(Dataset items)
+ + + +
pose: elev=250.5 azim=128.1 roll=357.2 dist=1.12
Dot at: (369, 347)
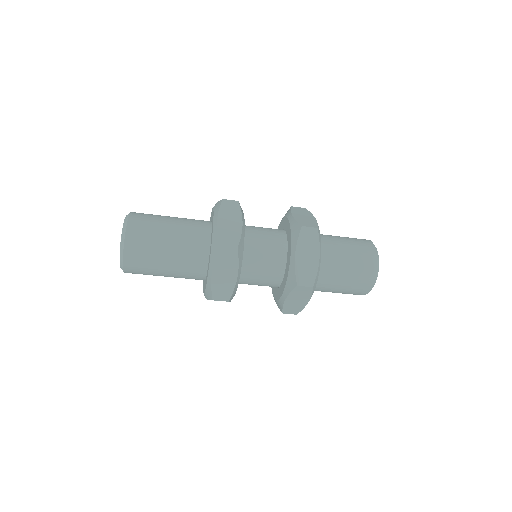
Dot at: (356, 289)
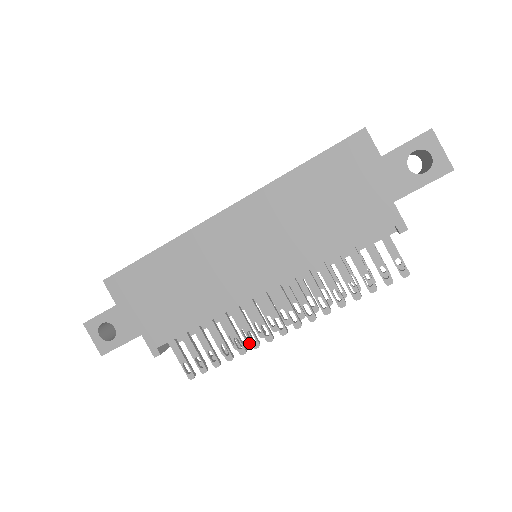
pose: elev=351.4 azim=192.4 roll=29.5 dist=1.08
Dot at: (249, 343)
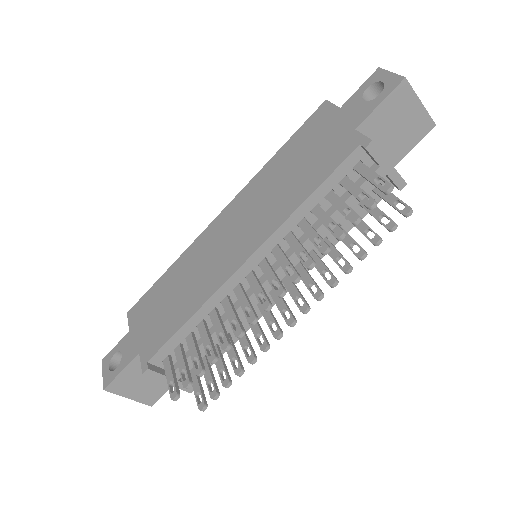
Dot at: (250, 361)
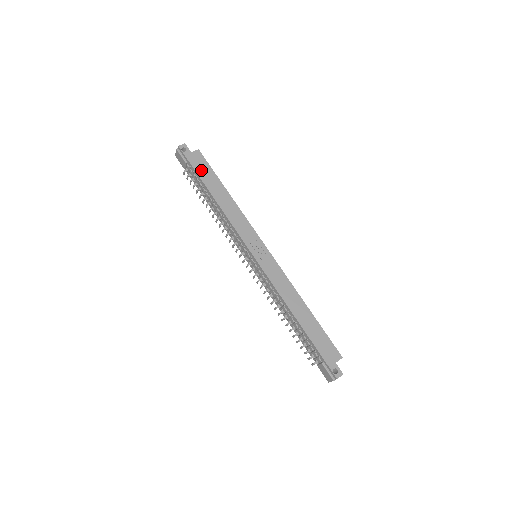
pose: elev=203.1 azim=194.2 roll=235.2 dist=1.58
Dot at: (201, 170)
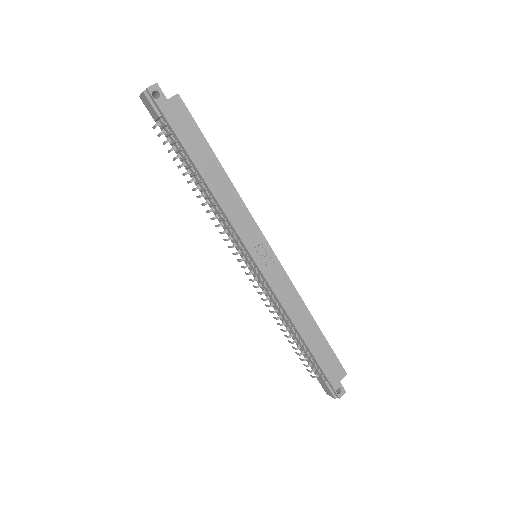
Dot at: (184, 132)
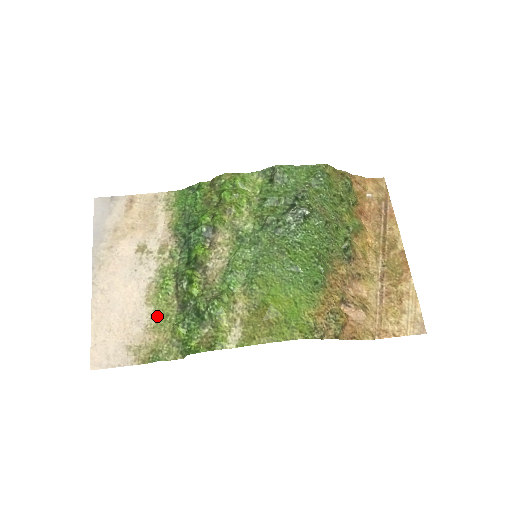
+ + + +
What to do
Copy every line of the entries above word for word, leaving out the pictures.

Written reply
pose: elev=250.5 azim=128.1 roll=357.2 dist=1.12
Dot at: (369, 347)
Dot at: (356, 289)
pose: elev=351.4 azim=192.4 roll=29.5 dist=1.08
Dot at: (249, 343)
Dot at: (250, 361)
pose: elev=203.1 azim=194.2 roll=235.2 dist=1.58
Dot at: (201, 170)
Dot at: (184, 132)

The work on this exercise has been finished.